In [None]:
from dataclasses import dataclass
import torch
import torch.nn as nn
import torch.nn.functional as F
from torch.distributions import MultivariateNormal, kl_divergence
import numpy as np
import matplotlib.pyplot as plt
from torch.utils.data import Dataset, DataLoader
from sklearn.datasets import make_moons
from tqdm import tqdm, trange
import torch.distributions as dist

# Model

In [None]:
@dataclass
class CVAEOutput:
    """
    Dataclass for CVAE output.
    
    Attributes:
        recog_pass (bool): Whether is a recognition pass or a generation pass
        x (torch.Tensor): input x
        y (torch.Tensor): input y
        z_prior_dist (torch.distributions.Distribution): Prior distribution of the latent variable z.
        z_prior_sample (torch.Tensor): Sampled value of the prior of latent variable z.
        z_recog_dist (torch.distributions.Distribution): Recognition distribution of the latent variable z.
        z_recog_sample (torch.Tensor): Sampled value of the recognition distribution of latent variable z.
        y_recon (torch.Tensor): The reconstructed y.
        loss (torch.Tensor): The overall loss of the CVAE.
        loss_recon (torch.Tensor): The reconstruction loss component of the CVAE loss.
        loss_kl (torch.Tensor): The KL divergence component of the CVAE loss.
    """
    recog_pass: bool
    x: torch.Tensor
    y: torch.Tensor
    z_prior_dist: torch.distributions.Distribution
    z_prior_sample: torch.Tensor
    z_recog_dist: torch.distributions.Distribution
    z_recog_sample: torch.Tensor
    y_recon: torch.Tensor
    
    loss: torch.Tensor
    loss_recon: torch.Tensor
    loss_kl: torch.Tensor


class CVAE(nn.Module):
    """Conditional Variational Autoencoder (CVAE) class.

    Args:
        x_dim (int): Dimensionality of the condition x.
        y_dim (int): Dimensionality of the input/output data y.
        hidden_dim (int): Dimensionality of the hidden layers.
        latent_dim (int): Dimensionality of the latent space.
    """
    def __init__(
        self,
        x_dim,
        y_dim,
        latent_dim,
        prior_hidden_dim,
        gen_hidden_dim,
        recog_hidden_dim,
    ):
        super(CVAE, self).__init__()

        self.x_dim = x_dim
        self.y_dim = y_dim
        self.latent_dim = latent_dim
        self.prior_hidden_dim = prior_hidden_dim
        self.gen_hidden_dim = gen_hidden_dim
        self.recog_hidden_dim = recog_hidden_dim

        # Prior network: p(z|x)
        prior_layers_list = []
        if type(prior_hidden_dim) != list:
            prior_layers_list.append(nn.Linear(x_dim, prior_hidden_dim))
            prior_layers_list.append(nn.LeakyReLU())
            prior_layers_list.append(nn.Linear(prior_hidden_dim, 2 * latent_dim))
        else:
            self.hidden_dim = prior_hidden_dim.copy()
            prior_layers_list.append(nn.Linear(x_dim, prior_hidden_dim[0]))
            prior_layers_list.append(nn.LeakyReLU())
            for i in range(len(prior_hidden_dim[1:])):
                prior_layers_list.append(nn.Linear(prior_hidden_dim[i], prior_hidden_dim[i+1]))
                prior_layers_list.append(nn.LeakyReLU())
            prior_layers_list.append(nn.Linear(prior_hidden_dim[-1], 2 * latent_dim))
        
        self.prior_network = nn.Sequential(*prior_layers_list)

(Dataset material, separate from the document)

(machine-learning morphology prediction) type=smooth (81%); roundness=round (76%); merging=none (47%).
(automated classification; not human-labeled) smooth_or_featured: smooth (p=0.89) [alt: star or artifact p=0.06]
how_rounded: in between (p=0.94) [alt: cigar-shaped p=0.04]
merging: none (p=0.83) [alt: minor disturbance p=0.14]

        # Generation network: p(y|x,z)
        gen_layers_list = []
        if type(gen_hidden_dim) != list:
            gen_layers_list.append(nn.Linear(x_dim + latent_dim, gen_hidden_dim))
            gen_layers_list.append(nn.LeakyReLU())
            gen_layers_list.append(nn.Linear(gen_hidden_dim, y_dim))
            gen_layers_list.append(nn.Sigmoid())
        else:
            self.gen_hidden_dim = gen_hidden_dim.copy()
            gen_layers_list.append(nn.Linear(x_dim + latent_dim, gen_hidden_dim[0]))
            gen_layers_list.append(nn.LeakyReLU())
            for i in range(len(gen_hidden_dim[1:])):
                gen_layers_list.append(nn.Linear(gen_hidden_dim[i], gen_hidden_dim[i+1]))
                gen_layers_list.append(nn.LeakyReLU())
            gen_layers_list.append(nn.Linear(gen_hidden_dim[-1], y_dim))
            gen_layers_list.append(nn.Sigmoid())
        
        self.gen_network = nn.Sequential(*gen_layers_list)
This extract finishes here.